The University of Arizona acquires software licenses, and must use the software and documentation only in accordance with applicable license agreements. The university does not own such software or its related documentation. Except as specifically authorized by a software licenser in an agreement, university faculty, staff, and students are prohibited from reproducing licensed software or related documentation. It is the responsibility of software users to be aware of limitations on use and reproduction described in the license agreement related to specific software and to use licensed software strictly in accordance with such limitations. A copy of the software license agreement should be kept with the software for easy reference to determine if copies can be made, e.g., for backup or archival purposes, and to assure compliance with all provisions of the software agreement. If a college or department purchases software outside of the standard for the University of Arizona, it is responsible for licensing, compliance, maintenance and service for the software.
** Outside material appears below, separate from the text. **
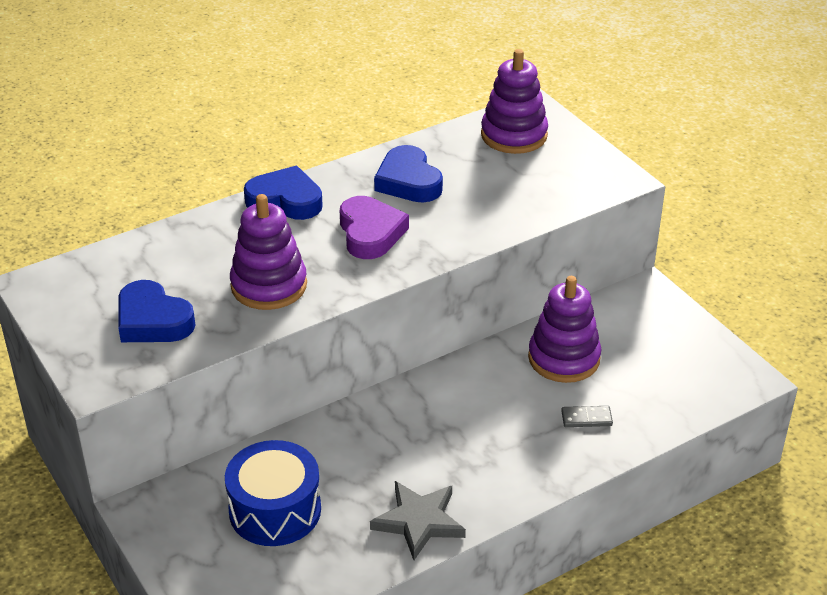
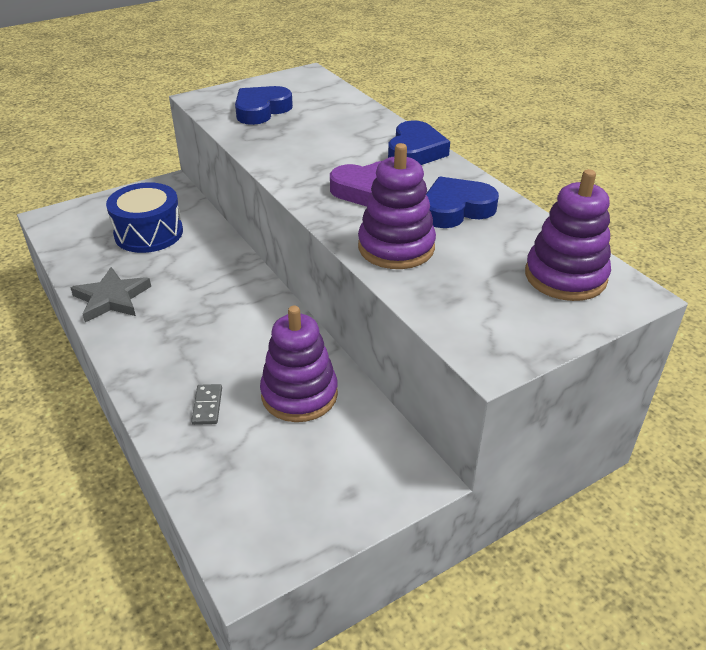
camera: 90 degrees right, 0 degrees up
(269, 286) = (296, 148): purple stacking toy -> purple stacking toy (396, 247)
University faculty, staff, or students making, acquiring or using unauthorized copies of licensed software or related documentation, or otherwise misusing licensed software may be disciplined by the university as appropriate. The individual may also be subject to civil damages costing thousands of dollars and criminal penalties including fines and imprisonment.
Recommended penalties for violation(s) of software copyright licenses are as follows:
For students: The University of Arizona Student Code of Conduct delineates appropriate penalties for violations of university policies, up to and including suspension and expulsion from the university.
For administrators, faculty, and staff (including student employees): Penalties range from a verbal reprimand through dismissal, depending upon the circumstances of the violation(s) of software copyright.
This policy applies to all faculty, staff, students, and affiliates of the University of Arizona.
Software: A computer program or set of programs held in some kind of storage medium and loaded into read/write or random access memory (RAM) for execution.
Reference: U.S. Copyright Law."Using Software: A Guide to the Ethical and Legal Use of Software for Members of the Academic Community," produced by Educause, a non-profit consortium of over 450 colleges and universities committed to the use and management of Information Technology in higher education, and ADAPSO, the computer software and services industry association.
Copying Computer Software
Respect for intellectual effort and creativity is vital to academic discourse and enterprise. This principle applies to works of all authors and publishers in media. Because computer software is easily reproduced, respect for the work and creativity of others is especially critical. The University has both a legal and ethical responsibility to prevent unauthorized duplication and distribution of software.
Since unauthorized copying of software by individuals can harm the entire University, subjecting it to legal liabilities and making it more difficult to negotiate agreements that make software available at reasonable cost, it is the purpose of this policy to clarify the ramifications of such duplication and distribution, and to prevent such action.
It is the responsibility of all users of computer software to read and be aware of the terms and conditions of an acquired software product's license agreement, and to abide by such agreement. It is the responsibility of professionals and skilled workers who provide information services and products, including instruction in the use of software resources, to refrain from copying and distributing software and related documentation, except as specifically authorized by licensed agreement, but also to clearly inform clients they are responsible licensees of such proprietary products.
Visit the FAQs for more information.
As software companies release newer versions of software, the older versions eventually become obsolete for the following reasons:
- The software vendor no longer offers technical support for problems encountered
- The files or documents created by the software may be in a format no longer recognized by current software, making them un-sharable
- The original disks from which the software was installed may have been lost and can no longer be replaced
- The software will no longer run under current computer operating systems
If a user or department needs assistance with such software, the 24/7 IT Support Center will recommend a currently supported software package that will perform the required functions and assist the user in making the transition to the new software.